Per rimediare a questa situazione delicata, che poteva creare condizioni
di concorrenza sleale, l'Unione Europea ha emesso una direttiva comunitaria,
la n.2001/110/CE, che uniforma la definizione merceologica di questo prodotto.
In pratica, stabilisce cos'è il miele (sembra ovvio, ma come vedremo
non lo è affatto), ne definisce la classificazione e chiarisce
quali indicazioni devono comparire sulle etichette delle confezioni, introducendo
nuove informazioni che permettono al consumatore di saperne di più
sul prodotto che sta per acquistare. La direttiva comunitaria entrerà
in vigore dal prossimo 1 agosto e porterà molte novità sulle
confezioni, a partire dalla rintracciabilità del miele, ossia dall'obbligo
di indicare da dove proviene. Vediamo come cambieranno le etichette e
quali nuovi indicazioni conterranno.
COME CAMBIA L'ETICHETTA
- La direttiva comunitaria stabilisce innanzitutto
cos'è il miele e ne rimarca la sua peculiarità di alimento
puro, privo di additivi o di altre aggiunte.
- Per garantire maggiori informazioni a uso dei
consumatori, la norma europea dispone che vengano indicati in etichetta
il paese d'origine del miele o in alternativa se è frutto di
una miscela di mieli.
- Inoltre fissa le denominazioni e le caratteristiche
dei vari tipi di miele definendone i parametri chimico-fisici.
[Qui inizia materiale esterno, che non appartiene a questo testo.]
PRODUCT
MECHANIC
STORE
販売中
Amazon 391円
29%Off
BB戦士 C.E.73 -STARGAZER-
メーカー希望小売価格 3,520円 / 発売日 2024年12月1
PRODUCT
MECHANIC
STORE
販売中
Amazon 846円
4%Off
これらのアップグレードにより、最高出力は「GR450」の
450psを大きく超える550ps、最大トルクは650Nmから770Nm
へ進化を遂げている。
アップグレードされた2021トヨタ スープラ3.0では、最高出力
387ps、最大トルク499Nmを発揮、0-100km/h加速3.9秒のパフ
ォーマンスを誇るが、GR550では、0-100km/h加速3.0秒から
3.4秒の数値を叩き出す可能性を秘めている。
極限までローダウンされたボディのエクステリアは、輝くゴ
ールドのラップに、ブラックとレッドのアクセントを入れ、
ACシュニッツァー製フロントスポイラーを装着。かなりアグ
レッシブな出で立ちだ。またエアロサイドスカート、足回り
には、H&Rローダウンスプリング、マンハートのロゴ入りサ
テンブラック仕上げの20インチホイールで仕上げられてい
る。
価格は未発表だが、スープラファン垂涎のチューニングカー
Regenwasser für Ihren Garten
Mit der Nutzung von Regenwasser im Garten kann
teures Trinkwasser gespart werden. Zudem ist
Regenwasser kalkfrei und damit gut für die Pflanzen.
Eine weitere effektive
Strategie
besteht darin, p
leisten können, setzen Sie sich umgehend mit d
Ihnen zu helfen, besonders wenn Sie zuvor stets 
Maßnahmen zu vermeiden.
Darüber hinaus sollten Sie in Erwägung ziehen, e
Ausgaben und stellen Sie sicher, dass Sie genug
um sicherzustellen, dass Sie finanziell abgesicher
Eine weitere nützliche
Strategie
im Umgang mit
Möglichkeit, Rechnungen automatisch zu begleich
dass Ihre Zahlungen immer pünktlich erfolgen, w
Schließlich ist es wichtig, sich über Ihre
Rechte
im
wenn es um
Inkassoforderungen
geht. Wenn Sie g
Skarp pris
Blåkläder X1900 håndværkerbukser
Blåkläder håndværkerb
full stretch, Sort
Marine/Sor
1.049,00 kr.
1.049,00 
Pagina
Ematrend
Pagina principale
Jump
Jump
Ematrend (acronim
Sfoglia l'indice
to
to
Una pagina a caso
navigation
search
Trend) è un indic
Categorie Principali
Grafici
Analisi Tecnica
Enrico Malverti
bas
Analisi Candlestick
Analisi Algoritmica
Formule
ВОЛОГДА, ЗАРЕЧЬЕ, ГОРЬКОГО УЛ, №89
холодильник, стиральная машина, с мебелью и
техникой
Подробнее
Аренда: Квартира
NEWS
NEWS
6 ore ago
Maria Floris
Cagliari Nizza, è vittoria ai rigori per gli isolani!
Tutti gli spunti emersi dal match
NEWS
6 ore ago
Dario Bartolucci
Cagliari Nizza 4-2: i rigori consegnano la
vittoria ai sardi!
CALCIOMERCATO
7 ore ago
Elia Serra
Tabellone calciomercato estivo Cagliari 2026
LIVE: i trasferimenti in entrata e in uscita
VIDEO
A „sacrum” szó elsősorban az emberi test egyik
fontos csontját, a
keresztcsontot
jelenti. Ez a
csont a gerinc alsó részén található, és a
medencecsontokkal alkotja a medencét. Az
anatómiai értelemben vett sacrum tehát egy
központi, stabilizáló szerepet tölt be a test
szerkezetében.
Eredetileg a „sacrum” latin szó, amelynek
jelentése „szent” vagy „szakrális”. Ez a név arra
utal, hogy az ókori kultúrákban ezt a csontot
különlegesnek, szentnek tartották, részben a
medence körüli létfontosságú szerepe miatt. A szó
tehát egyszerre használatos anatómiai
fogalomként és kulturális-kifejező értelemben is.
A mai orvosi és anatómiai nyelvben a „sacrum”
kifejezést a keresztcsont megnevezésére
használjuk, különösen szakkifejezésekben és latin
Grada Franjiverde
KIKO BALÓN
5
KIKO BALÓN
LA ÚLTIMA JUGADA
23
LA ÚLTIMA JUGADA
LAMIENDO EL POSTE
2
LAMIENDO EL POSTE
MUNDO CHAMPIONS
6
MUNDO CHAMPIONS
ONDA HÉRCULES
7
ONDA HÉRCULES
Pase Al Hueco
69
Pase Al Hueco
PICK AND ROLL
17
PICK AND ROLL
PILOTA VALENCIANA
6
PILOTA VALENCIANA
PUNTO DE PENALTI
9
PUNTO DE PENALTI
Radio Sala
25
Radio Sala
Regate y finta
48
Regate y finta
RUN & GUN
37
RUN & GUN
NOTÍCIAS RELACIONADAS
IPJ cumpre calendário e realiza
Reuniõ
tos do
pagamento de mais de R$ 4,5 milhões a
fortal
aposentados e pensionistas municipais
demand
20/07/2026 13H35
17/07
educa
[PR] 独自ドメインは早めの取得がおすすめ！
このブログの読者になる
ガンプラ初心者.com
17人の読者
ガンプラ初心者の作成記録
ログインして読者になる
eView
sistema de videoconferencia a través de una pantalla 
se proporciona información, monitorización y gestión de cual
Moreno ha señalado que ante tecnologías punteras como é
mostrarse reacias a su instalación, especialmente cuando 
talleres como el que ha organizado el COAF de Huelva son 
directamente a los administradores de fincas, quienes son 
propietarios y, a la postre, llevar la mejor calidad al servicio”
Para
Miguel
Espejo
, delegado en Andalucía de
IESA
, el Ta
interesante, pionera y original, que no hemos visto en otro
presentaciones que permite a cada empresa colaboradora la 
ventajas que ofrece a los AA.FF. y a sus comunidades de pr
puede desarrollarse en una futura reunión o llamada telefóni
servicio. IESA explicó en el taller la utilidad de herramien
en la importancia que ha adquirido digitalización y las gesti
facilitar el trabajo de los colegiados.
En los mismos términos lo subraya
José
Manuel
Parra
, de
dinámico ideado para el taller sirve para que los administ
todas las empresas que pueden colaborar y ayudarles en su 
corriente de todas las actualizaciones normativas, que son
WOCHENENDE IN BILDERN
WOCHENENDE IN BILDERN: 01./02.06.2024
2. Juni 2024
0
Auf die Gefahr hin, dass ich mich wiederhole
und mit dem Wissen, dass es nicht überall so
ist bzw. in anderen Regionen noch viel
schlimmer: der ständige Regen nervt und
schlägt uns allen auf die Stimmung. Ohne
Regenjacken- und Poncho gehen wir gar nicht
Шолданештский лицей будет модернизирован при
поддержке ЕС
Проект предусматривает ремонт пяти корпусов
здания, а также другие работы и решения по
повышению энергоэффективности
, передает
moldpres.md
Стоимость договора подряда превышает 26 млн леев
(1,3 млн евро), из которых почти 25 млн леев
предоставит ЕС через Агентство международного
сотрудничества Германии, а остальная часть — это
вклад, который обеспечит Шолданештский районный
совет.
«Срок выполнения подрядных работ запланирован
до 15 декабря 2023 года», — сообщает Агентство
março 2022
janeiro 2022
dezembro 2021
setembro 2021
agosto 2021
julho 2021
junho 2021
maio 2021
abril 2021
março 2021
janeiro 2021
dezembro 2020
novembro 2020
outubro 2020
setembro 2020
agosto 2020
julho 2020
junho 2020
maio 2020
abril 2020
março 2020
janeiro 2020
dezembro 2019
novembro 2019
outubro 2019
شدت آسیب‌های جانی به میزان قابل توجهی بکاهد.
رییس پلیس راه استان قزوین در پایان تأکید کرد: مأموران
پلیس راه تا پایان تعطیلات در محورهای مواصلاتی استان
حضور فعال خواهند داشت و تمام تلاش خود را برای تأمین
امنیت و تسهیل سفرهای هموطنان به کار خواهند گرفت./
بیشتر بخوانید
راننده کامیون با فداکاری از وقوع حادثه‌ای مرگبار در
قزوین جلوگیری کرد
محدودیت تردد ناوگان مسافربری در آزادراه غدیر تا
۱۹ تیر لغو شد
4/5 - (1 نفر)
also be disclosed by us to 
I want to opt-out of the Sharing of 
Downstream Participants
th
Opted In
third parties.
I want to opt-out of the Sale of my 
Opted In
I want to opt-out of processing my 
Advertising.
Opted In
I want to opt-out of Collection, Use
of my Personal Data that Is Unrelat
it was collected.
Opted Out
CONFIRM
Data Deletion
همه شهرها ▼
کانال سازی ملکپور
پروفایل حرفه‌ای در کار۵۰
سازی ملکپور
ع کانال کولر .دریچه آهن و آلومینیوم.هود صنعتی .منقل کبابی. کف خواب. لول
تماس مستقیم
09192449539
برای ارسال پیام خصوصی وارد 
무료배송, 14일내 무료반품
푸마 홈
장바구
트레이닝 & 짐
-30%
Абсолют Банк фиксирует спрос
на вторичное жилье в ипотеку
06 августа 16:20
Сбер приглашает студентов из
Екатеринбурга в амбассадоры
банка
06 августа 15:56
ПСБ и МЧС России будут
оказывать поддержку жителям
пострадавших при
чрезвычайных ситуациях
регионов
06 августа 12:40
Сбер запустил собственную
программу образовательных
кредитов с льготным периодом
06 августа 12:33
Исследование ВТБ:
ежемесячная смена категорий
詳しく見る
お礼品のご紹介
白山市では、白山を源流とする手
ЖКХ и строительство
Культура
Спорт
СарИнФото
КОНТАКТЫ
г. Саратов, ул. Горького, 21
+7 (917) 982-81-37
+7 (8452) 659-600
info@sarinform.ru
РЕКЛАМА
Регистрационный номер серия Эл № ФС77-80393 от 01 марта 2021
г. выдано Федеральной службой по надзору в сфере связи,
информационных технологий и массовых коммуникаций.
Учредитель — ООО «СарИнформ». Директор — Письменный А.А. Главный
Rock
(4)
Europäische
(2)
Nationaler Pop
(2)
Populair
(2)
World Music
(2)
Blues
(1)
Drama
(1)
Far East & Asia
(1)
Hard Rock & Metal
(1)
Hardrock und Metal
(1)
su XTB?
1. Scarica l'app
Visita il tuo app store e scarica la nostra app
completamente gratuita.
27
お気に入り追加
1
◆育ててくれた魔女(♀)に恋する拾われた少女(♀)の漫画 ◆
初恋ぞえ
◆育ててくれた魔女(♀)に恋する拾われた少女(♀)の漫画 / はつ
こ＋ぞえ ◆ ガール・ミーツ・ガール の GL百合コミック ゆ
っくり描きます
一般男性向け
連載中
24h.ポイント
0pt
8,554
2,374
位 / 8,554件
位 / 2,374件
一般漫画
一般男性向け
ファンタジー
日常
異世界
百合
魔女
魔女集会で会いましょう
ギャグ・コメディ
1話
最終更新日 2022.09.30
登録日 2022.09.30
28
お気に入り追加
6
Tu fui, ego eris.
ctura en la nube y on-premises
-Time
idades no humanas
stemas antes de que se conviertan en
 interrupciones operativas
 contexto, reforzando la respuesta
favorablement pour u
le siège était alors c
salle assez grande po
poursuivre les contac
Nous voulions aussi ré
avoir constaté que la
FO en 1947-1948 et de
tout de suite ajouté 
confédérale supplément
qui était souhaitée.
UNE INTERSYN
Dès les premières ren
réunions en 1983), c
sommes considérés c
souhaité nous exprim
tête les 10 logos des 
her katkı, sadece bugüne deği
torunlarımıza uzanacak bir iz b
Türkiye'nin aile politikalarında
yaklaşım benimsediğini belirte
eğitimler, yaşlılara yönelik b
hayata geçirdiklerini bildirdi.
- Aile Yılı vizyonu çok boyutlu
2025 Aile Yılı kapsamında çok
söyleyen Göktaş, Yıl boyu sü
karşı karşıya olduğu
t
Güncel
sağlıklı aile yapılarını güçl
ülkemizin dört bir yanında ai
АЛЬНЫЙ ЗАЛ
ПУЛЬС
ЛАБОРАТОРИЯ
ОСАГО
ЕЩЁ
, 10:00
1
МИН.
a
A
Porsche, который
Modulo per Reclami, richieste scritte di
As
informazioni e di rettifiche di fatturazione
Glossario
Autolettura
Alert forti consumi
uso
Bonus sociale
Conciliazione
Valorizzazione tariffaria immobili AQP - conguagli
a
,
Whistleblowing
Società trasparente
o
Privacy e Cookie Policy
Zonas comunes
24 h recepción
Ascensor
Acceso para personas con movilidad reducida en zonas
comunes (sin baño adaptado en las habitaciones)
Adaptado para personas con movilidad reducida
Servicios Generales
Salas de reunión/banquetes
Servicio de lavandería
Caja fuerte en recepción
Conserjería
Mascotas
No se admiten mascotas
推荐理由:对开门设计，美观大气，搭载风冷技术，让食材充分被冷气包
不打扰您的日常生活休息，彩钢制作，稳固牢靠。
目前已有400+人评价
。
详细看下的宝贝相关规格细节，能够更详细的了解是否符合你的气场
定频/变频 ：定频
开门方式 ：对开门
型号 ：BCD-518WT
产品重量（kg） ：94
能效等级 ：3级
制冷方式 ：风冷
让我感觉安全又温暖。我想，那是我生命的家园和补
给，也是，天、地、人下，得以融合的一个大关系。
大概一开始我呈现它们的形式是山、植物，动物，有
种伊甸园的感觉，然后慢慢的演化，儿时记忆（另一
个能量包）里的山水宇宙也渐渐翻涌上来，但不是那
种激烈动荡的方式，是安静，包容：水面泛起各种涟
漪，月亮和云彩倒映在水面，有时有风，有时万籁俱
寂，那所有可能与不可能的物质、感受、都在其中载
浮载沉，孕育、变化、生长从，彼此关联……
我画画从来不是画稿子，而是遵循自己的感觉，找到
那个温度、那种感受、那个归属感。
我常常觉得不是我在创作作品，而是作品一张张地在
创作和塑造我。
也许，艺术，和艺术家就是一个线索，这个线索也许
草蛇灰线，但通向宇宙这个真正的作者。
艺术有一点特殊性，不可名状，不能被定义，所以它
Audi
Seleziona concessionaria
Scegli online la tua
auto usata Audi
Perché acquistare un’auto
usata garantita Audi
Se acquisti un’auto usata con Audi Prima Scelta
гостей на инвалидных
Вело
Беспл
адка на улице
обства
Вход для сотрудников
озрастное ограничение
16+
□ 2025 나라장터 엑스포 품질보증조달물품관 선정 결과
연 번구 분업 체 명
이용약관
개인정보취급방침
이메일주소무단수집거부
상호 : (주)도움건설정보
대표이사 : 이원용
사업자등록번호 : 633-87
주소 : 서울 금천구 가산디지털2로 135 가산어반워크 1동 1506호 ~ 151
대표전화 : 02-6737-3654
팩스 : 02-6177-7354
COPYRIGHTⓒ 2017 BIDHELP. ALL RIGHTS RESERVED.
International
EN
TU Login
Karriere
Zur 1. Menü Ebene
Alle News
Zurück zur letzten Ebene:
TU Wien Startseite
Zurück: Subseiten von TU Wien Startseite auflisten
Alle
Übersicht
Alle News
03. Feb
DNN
- Stabilisce anche che l'etichetta possa essere
completata con indicazioni concernenti l'origine regionale, territoriale
o topografica, e l'origine floreale o vegetale, oppure con criteri di
qualità.
COS'E' IL MIELE?
La direttiva comunitaria stabilisce innanzitutto cos'è il miele
e lo definisce così: "la sostanza dolce naturale che le api
producono dal nettare di piante o dalle secrezioni provenienti da parti
vive di piante o dalle sostanze secrete da insetti succhiatori che si
trovano su parti vive di piante che esse bottinano, trasformano combinandole
con sostanze specifiche proprie, depositano, disidratano, immagazzinano
e lasciano maturare nei favi dell'alveare". Semplificando al massimo
questo concetto, si può dire che il miele è il prodotto
realizzato dalle api metabolizzando il nettare assunto dai fiori o dalle
parti vive delle piante. Le api raccolgono il nettare, lo arricchiscono
con loro sostanze specifiche (gli enzimi), lo immagazzinano e lo lasciano
maturare nei favi dell'alveare. A questo punto si inserisce l'uomo che
estrae i favi, scoperchia meccanicamente le celle e estrae il miele per
mezzo di una centrifuga. E poi si passa alla filtratura o alla decantazione,
due tecniche che hanno entrambe lo scopo di eliminare i pezzettini di
cera rimasti, o le bollicine d'aria inglobate nella centrifugazione. Finite
queste operazioni, il miele è pronto per essere confezionato.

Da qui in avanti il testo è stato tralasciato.